In my wildest imagination I cannot picture President Donald Trump strolling along hand in hand with Britain’s Labour Party leader Jeremy Corbyn, even figuratively. But in this weirdest of worlds, they might find themselves in a position where they are forced to superficially get along to preserve the hallowed transatlantic alliance.
Prime Minister Theresa May once said there was no way she would call for a snap election. That was a sensible decision from her perspective. An unelected leader charged with the mammoth task of getting the UK out of the EU with as little damage as possible, should have left well alone.
Fuelled by an abundance of overconfidence and an April poll indicating the Conservative Party was leading its main rival by 20 points, she made a U-turn that could see the Tories losing a substantial number of parliamentary seats on June 9 resulting in a hung parliament and her own political demise. Today her party’s lead has been reduced to single digits.
That’s not her first major flip-flop. If you recall, she campaigned against Brexit before thunderously swinging over to the other side and has backtracked on penalising the elderly with a tax to supplement their health care costs—a cynical, unprincipled idea when most have paid into the system throughout their working lives.
A recent YouGov predictor indicating that the Conservatives may not have sufficient seats to form a government has visibly dented her confidence.
She does not look nearly as strong and stable as she once did. She appears to have developed a stammer, repeats the same slogans and clearly fears engaging in televised debates.
Under fire, she accepted to answer viewers’ questions during a BBC Special alongside Corbyn who expressed his regret that she would not debate him “head-to-head.”
Her predecessor’s fatal decision to hold a Brexit referendum, in the belief remaining was a done deal and thus triggering his own exit, should have given her pause for thought.
Determined and focused
Conversely, Corbyn who isn’t known for projecting personal strength has risen to the occasion.
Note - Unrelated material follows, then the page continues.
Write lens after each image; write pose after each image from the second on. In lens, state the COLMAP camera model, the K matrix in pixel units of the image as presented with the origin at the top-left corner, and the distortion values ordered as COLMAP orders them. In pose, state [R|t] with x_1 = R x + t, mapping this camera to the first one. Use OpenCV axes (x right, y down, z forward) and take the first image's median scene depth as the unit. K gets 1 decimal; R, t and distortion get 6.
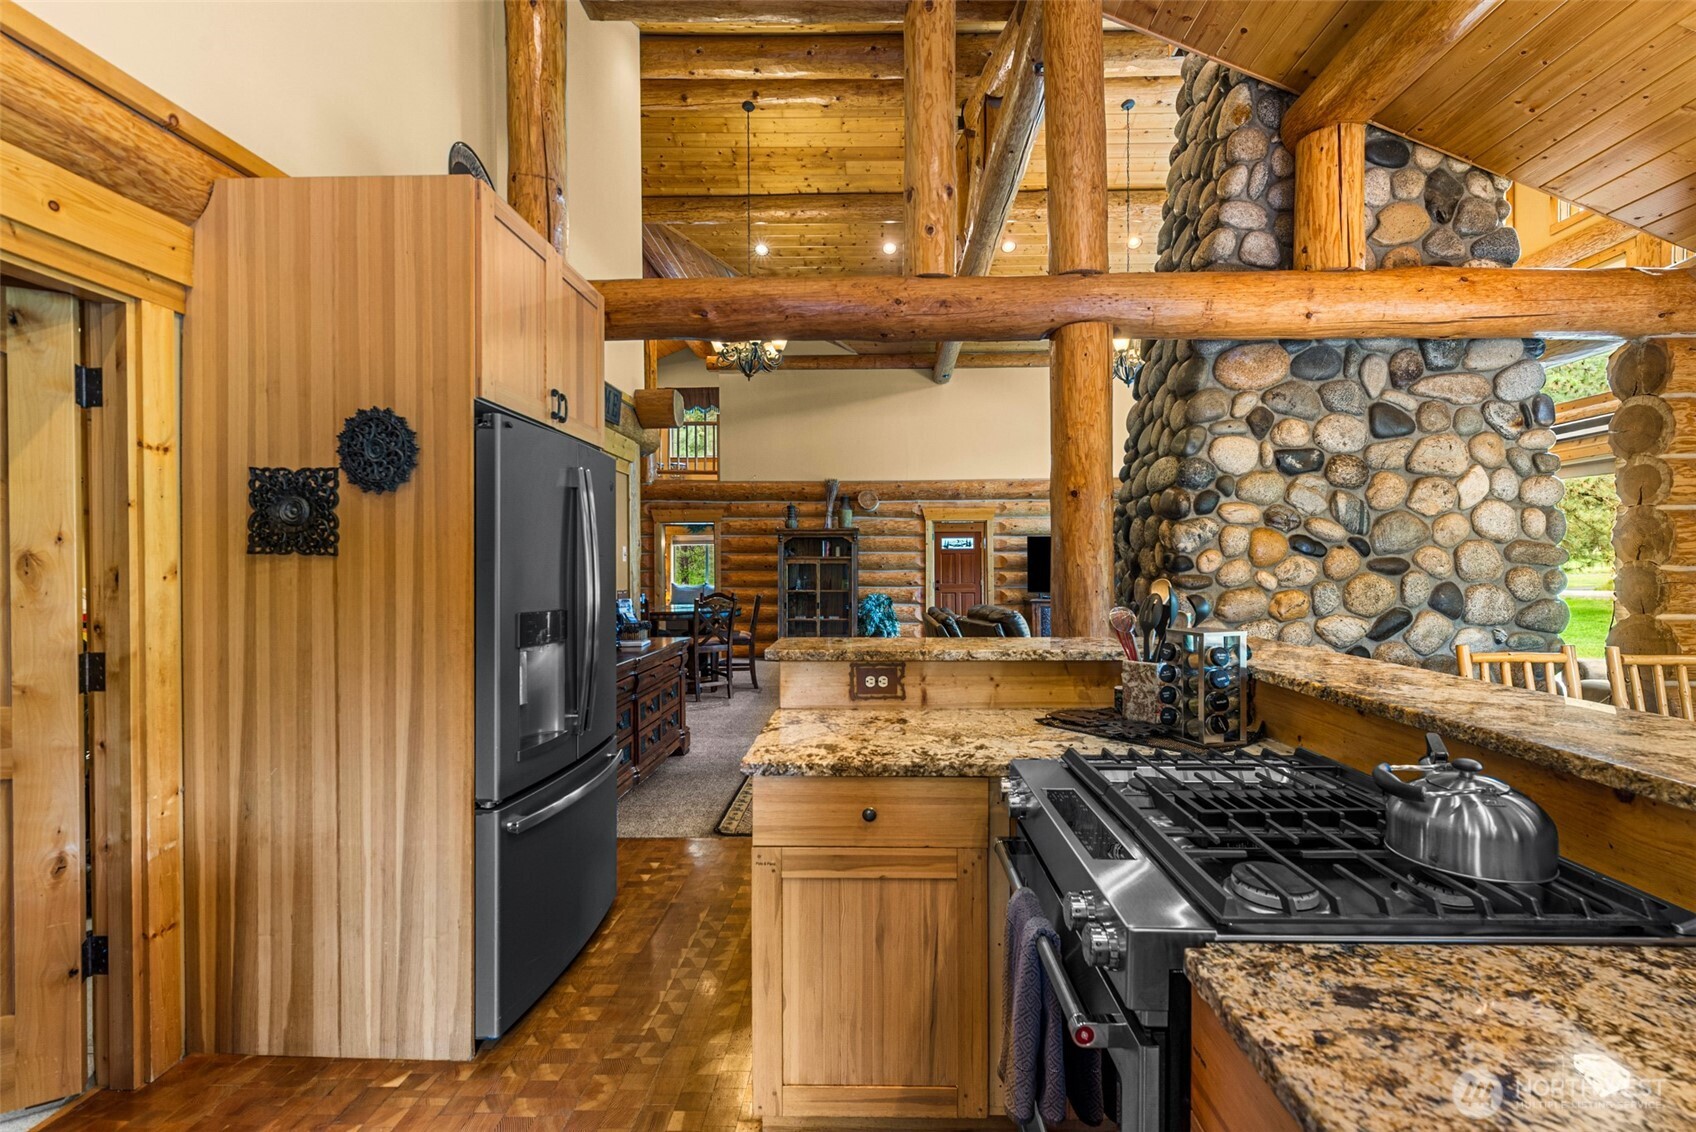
lens RADIAL K [[742.0, 0, 870.4], [0, 742.0, 570.0], [0, 0, 1]] dist [0.008208, -0.000113]
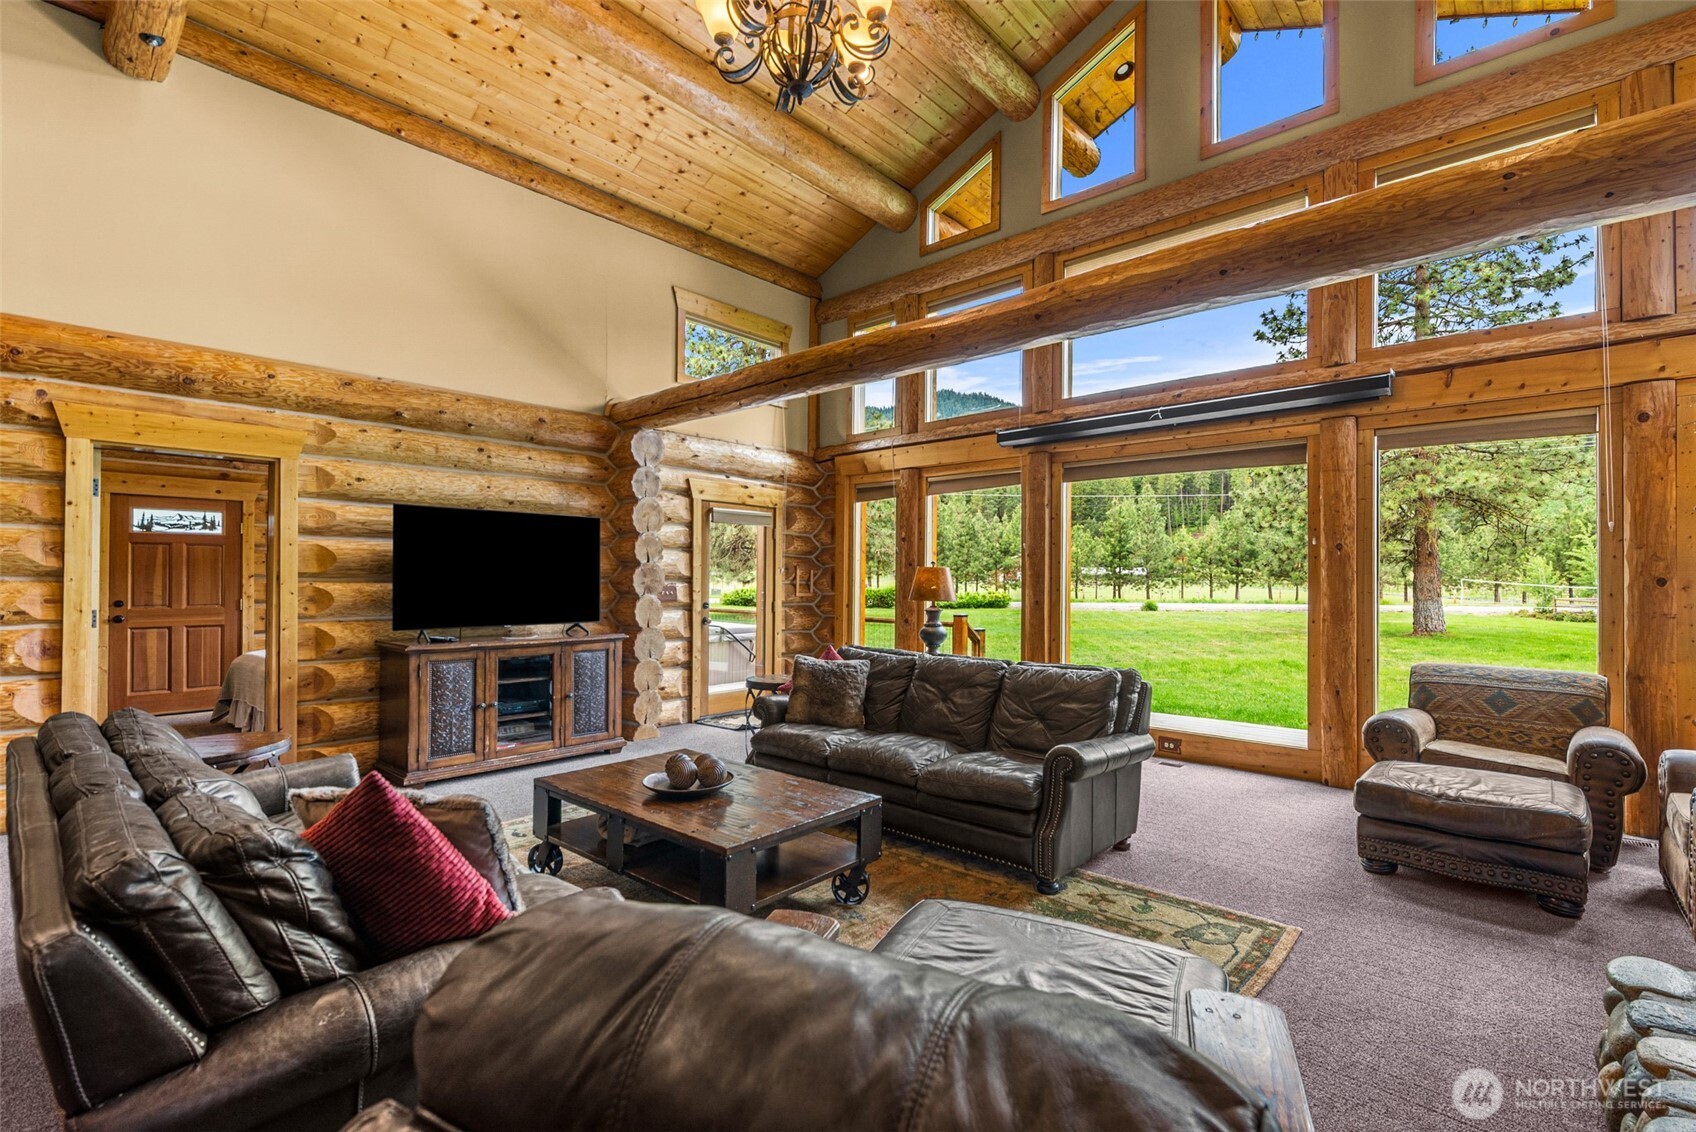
lens RADIAL K [[747.8, 0, 853.4], [0, 747.8, 578.0], [0, 0, 1]] dist [0.000998, -0.000130]
pose [[0.653312, 0.011072, 0.757008, 0.050400], [-0.006510, 0.999938, -0.009007, 0.001451], [-0.757061, 0.000957, 0.653343, 0.482859]]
He sounds determined, focused and is cleverly wooing Liberal Democrats and Scottish nationalists in hopes of forming a coalition.
In the event of a hung parliament, he might just do it.
It is one thing for a capable career civil servant like May to step into the breach when the top job is unexpectedly vacated but someone who was at the back of the queue when likeability was being doled out has to work doubly hard to attract votes.
Her failure to defend the Paris Climate Accord against Trump’s ravaging by appending her signature to a critical joint statement signed by the leaders of France, Germany and Italy does not endear her to Britons who care about the planet. A percentage of those who voted to remain in the EU might be tempted to register an ‘anyone but May’ protest ballot.
In any event, when she is resented by her EU counterparts who’ve given her the cold shoulder during an EU Summit, whether she is the right person to secure a good deal amid such hostility is open to question.
Unfortunately, neither candidate can be classed as stellar by anyone other than their diehard supporters. Corbyn sees his country through a 1960s socialist pre-Thatcher prism when trade unions held Britain hostage. He’s an anti-war, anti-nuclear activist turned politician who is cosy with the Iranian leadership to the extent he was once a regular on the Iranian English-language channel Press TV and has urged the lifting of anti-Iranian sanctions.
He has referred to the killing of Osama Bin Laden as “an assassination attempt” and “a tragedy.” He has called the leaders of Hamas “friends.” He should expect to have frosty relationships with many of Westminster’s traditional allies.
Britain is traversing uncharted waters; it is in dire need of a wise head atop broad shoulders to guide it through what will inevitably be a painful transition away from Europe. There is no towering, charismatic figure in the race so all that’s left to say ever so politely is let the best man or woman win!